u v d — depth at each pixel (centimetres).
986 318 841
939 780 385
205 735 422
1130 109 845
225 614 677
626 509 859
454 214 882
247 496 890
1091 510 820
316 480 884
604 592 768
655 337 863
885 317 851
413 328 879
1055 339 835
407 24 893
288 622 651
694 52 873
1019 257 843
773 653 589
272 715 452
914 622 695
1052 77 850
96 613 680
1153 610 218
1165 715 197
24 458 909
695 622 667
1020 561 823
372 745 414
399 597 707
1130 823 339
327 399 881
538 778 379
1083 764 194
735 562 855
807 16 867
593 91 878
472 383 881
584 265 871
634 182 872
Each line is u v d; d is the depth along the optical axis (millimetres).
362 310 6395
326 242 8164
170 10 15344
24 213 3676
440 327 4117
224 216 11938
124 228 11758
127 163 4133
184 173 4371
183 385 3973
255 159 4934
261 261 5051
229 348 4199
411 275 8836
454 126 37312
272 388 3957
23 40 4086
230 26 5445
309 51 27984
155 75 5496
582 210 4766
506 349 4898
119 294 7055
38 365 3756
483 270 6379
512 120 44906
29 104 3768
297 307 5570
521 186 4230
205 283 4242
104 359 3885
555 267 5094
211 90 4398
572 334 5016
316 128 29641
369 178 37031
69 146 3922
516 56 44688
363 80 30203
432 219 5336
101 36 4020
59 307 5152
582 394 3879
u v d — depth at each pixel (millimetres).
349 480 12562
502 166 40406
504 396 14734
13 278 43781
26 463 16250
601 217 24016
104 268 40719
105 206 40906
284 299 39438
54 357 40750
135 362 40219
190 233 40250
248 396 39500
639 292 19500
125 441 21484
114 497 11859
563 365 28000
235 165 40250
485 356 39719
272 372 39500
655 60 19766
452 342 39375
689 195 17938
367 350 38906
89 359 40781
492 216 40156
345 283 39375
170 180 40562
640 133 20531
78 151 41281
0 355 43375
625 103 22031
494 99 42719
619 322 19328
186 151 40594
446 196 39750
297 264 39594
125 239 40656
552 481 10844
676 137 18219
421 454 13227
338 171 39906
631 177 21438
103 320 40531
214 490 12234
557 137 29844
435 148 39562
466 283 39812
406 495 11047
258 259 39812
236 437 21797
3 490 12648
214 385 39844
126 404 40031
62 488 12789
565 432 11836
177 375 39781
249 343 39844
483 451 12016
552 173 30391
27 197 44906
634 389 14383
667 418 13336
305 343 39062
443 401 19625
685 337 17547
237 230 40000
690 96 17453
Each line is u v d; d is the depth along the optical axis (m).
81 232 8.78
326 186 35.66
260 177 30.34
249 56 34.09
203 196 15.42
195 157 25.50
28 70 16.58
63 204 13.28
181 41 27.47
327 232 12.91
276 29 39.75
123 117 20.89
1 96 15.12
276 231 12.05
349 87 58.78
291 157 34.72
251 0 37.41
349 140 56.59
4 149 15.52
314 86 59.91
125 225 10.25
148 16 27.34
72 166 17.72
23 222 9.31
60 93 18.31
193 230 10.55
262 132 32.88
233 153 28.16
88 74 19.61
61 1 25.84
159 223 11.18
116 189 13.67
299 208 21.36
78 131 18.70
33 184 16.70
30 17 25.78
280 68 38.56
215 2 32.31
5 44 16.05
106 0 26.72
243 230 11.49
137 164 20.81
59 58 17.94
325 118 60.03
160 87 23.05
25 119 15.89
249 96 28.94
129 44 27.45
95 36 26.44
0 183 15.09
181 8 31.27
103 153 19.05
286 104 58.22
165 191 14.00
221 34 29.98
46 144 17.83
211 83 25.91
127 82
:::::
▶ _Try it_: Copy out the lines above with "depth" in them.

▶ _Solution to the exercise_:
u v d — depth at each pixel (centimetres).
Each line is u v d; d is the depth along the optical axis (millimetres).
u v d — depth at each pixel (millimetres).
Each line is u v d; d is the depth along the optical axis (m).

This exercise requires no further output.